Puzzle familial
« Toute une famille disparaît en plein centre ville de Paris
Suite à la disparition de Véronique Levasseur signalée hier par son ex compagnon, comme nous vous l'indiquions en exclusivité dans notre édition d'hier, les services sociaux ainsi que les agents de la police nationale ont pénétré dans le petit appartement familial situé rue Saint-Maur dans le 10ème arrondissement afin de retrouver les enfants de Véronique. En effet, les deux garçons, Adrien et André, de respectivement sept et neuf ans, n'ont plus donné aucun signe de vie depuis la disparition de leur mère.
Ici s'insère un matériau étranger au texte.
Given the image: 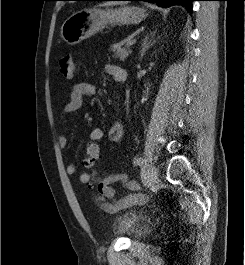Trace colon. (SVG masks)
Returning <instances> with one entry per match:
<instances>
[{
  "instance_id": "obj_1",
  "label": "colon",
  "mask_w": 245,
  "mask_h": 265,
  "mask_svg": "<svg viewBox=\"0 0 245 265\" xmlns=\"http://www.w3.org/2000/svg\"><path fill=\"white\" fill-rule=\"evenodd\" d=\"M59 70L64 78L71 79L76 70L75 62L71 55L63 54L59 59ZM99 157V145L89 142L85 148L83 165L91 168L95 165Z\"/></svg>"
}]
</instances>
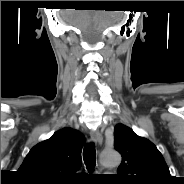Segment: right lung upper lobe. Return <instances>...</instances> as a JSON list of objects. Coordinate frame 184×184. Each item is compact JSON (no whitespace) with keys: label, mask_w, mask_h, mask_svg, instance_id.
I'll return each mask as SVG.
<instances>
[{"label":"right lung upper lobe","mask_w":184,"mask_h":184,"mask_svg":"<svg viewBox=\"0 0 184 184\" xmlns=\"http://www.w3.org/2000/svg\"><path fill=\"white\" fill-rule=\"evenodd\" d=\"M84 142L79 131L60 129L30 150L18 172L31 182L69 183L81 167Z\"/></svg>","instance_id":"1"}]
</instances>
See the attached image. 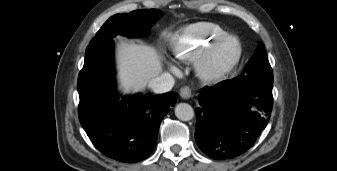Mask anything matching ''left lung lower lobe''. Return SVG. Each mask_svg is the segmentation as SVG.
Listing matches in <instances>:
<instances>
[{
  "instance_id": "left-lung-lower-lobe-1",
  "label": "left lung lower lobe",
  "mask_w": 337,
  "mask_h": 171,
  "mask_svg": "<svg viewBox=\"0 0 337 171\" xmlns=\"http://www.w3.org/2000/svg\"><path fill=\"white\" fill-rule=\"evenodd\" d=\"M273 77L241 75L199 92L195 140L213 159H232L253 146L268 124Z\"/></svg>"
}]
</instances>
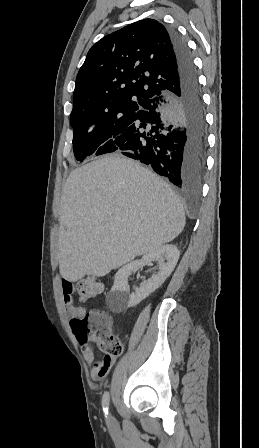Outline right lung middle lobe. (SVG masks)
<instances>
[{"mask_svg": "<svg viewBox=\"0 0 259 448\" xmlns=\"http://www.w3.org/2000/svg\"><path fill=\"white\" fill-rule=\"evenodd\" d=\"M142 105H132L104 112H81L70 116L73 128V151L82 162L87 156L113 151L115 139L133 122Z\"/></svg>", "mask_w": 259, "mask_h": 448, "instance_id": "dd1d6c3e", "label": "right lung middle lobe"}]
</instances>
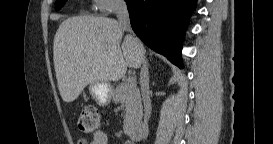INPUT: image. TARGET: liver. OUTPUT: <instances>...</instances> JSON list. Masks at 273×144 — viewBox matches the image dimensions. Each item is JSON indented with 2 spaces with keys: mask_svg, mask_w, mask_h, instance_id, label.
<instances>
[{
  "mask_svg": "<svg viewBox=\"0 0 273 144\" xmlns=\"http://www.w3.org/2000/svg\"><path fill=\"white\" fill-rule=\"evenodd\" d=\"M115 19L77 16L63 21L53 42V60L60 95L75 101L83 89L96 82L117 81L127 67L139 68L133 37L124 35Z\"/></svg>",
  "mask_w": 273,
  "mask_h": 144,
  "instance_id": "6515ba94",
  "label": "liver"
}]
</instances>
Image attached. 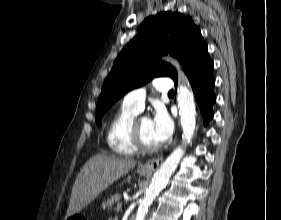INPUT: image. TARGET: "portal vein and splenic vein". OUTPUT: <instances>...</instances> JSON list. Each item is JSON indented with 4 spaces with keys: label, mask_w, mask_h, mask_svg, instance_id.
<instances>
[{
    "label": "portal vein and splenic vein",
    "mask_w": 281,
    "mask_h": 220,
    "mask_svg": "<svg viewBox=\"0 0 281 220\" xmlns=\"http://www.w3.org/2000/svg\"><path fill=\"white\" fill-rule=\"evenodd\" d=\"M121 206H122V204H121V202L119 201L118 204H117V209H116L117 212H119V210L121 209Z\"/></svg>",
    "instance_id": "portal-vein-and-splenic-vein-1"
}]
</instances>
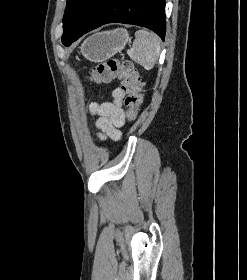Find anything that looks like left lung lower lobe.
<instances>
[{"label": "left lung lower lobe", "instance_id": "1", "mask_svg": "<svg viewBox=\"0 0 247 280\" xmlns=\"http://www.w3.org/2000/svg\"><path fill=\"white\" fill-rule=\"evenodd\" d=\"M112 22L149 28L164 40L165 0H101L75 33L62 38V43L70 46L87 32Z\"/></svg>", "mask_w": 247, "mask_h": 280}]
</instances>
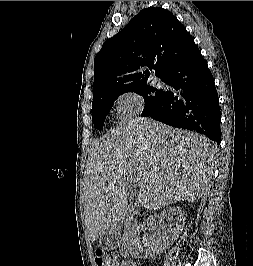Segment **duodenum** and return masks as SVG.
<instances>
[{
	"label": "duodenum",
	"instance_id": "410a0bca",
	"mask_svg": "<svg viewBox=\"0 0 253 266\" xmlns=\"http://www.w3.org/2000/svg\"><path fill=\"white\" fill-rule=\"evenodd\" d=\"M103 238H104L105 243L109 244V243L113 242L115 235H114V233H107L106 235H104Z\"/></svg>",
	"mask_w": 253,
	"mask_h": 266
}]
</instances>
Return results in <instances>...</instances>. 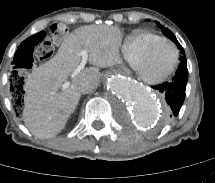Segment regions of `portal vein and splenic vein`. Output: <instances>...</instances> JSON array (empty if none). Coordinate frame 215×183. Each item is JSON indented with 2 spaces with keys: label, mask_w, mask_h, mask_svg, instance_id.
Returning a JSON list of instances; mask_svg holds the SVG:
<instances>
[{
  "label": "portal vein and splenic vein",
  "mask_w": 215,
  "mask_h": 183,
  "mask_svg": "<svg viewBox=\"0 0 215 183\" xmlns=\"http://www.w3.org/2000/svg\"><path fill=\"white\" fill-rule=\"evenodd\" d=\"M80 55L82 57L80 64L77 66V68L73 71L71 74V78H74L77 76L85 67L87 60H88V52L86 50H81ZM70 86V82L66 81L62 84V89H66Z\"/></svg>",
  "instance_id": "portal-vein-and-splenic-vein-1"
}]
</instances>
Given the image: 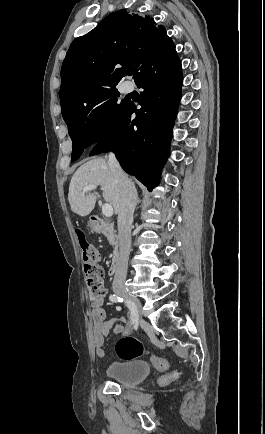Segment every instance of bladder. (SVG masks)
Segmentation results:
<instances>
[{"label":"bladder","instance_id":"bladder-1","mask_svg":"<svg viewBox=\"0 0 265 434\" xmlns=\"http://www.w3.org/2000/svg\"><path fill=\"white\" fill-rule=\"evenodd\" d=\"M108 376L126 387L141 383L150 373L149 365L138 359L114 362L108 368Z\"/></svg>","mask_w":265,"mask_h":434}]
</instances>
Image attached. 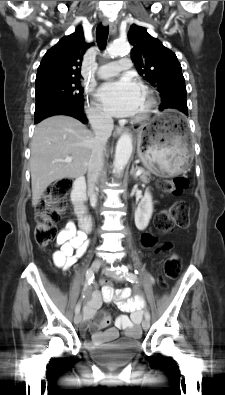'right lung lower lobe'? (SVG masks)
<instances>
[{"mask_svg": "<svg viewBox=\"0 0 225 395\" xmlns=\"http://www.w3.org/2000/svg\"><path fill=\"white\" fill-rule=\"evenodd\" d=\"M54 114L68 115L77 118L83 123L87 122V119L83 113V102H77V101H65V102L55 103L47 107L43 111L39 113H35L34 122L35 124L39 123L41 120Z\"/></svg>", "mask_w": 225, "mask_h": 395, "instance_id": "right-lung-lower-lobe-1", "label": "right lung lower lobe"}]
</instances>
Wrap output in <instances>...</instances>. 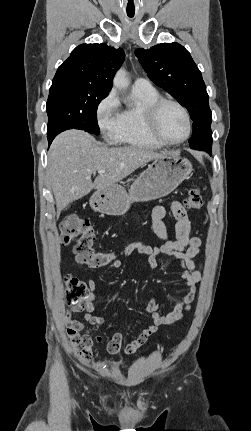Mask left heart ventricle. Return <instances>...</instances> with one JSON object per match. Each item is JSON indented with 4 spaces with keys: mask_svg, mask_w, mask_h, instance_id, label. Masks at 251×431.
Segmentation results:
<instances>
[{
    "mask_svg": "<svg viewBox=\"0 0 251 431\" xmlns=\"http://www.w3.org/2000/svg\"><path fill=\"white\" fill-rule=\"evenodd\" d=\"M160 134L168 141H178L186 133V122L183 113L174 105L163 107L158 118Z\"/></svg>",
    "mask_w": 251,
    "mask_h": 431,
    "instance_id": "b2bd125f",
    "label": "left heart ventricle"
}]
</instances>
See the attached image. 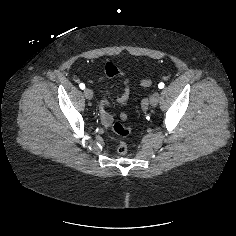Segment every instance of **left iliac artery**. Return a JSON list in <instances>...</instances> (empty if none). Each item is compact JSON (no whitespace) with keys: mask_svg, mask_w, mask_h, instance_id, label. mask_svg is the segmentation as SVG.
<instances>
[{"mask_svg":"<svg viewBox=\"0 0 236 236\" xmlns=\"http://www.w3.org/2000/svg\"><path fill=\"white\" fill-rule=\"evenodd\" d=\"M164 86H165V85H164V83H163V82H161V83H159V84H158V88H159V89H162V88H164Z\"/></svg>","mask_w":236,"mask_h":236,"instance_id":"44dca946","label":"left iliac artery"}]
</instances>
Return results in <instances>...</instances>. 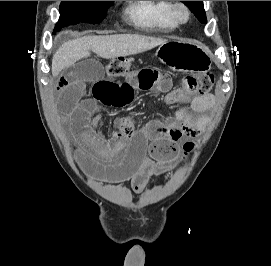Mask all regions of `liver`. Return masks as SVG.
Segmentation results:
<instances>
[{
	"instance_id": "6515ba94",
	"label": "liver",
	"mask_w": 271,
	"mask_h": 266,
	"mask_svg": "<svg viewBox=\"0 0 271 266\" xmlns=\"http://www.w3.org/2000/svg\"><path fill=\"white\" fill-rule=\"evenodd\" d=\"M166 39L136 34L87 36L64 43L52 58V75L57 77L59 67H71L74 62L90 56L92 50L104 59L129 56L166 43Z\"/></svg>"
}]
</instances>
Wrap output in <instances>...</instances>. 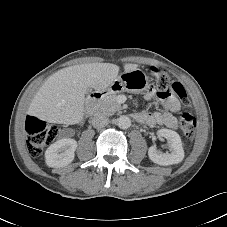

Mais à l'intérieur, la police n'a trouvé aucune trace des enfants. Un avis de recherche a été lancé pour essayer de les retrouver le plus vite possible. Pourtant les enquêteurs ne semblent pas des plus optimistes en n'excluant pas la piste criminelle. Si vous avez quelque renseignement en votre possession, vous pouvez d'ores et déjà appeler le 17 ou directement le 04 67 39 21 12. »
L'inspecteur, après avoir terminé sa lecture à voix haute de l'article, referma Le Parisien et s’insurgea :
— C'est pas possible ! Je lui avais dit d'attendre, il va m'entendre ! Après s’être un peu éloigné de ses collègues, il composa le numéro de l'agence qu'il connaissait depuis longtemps par cœur.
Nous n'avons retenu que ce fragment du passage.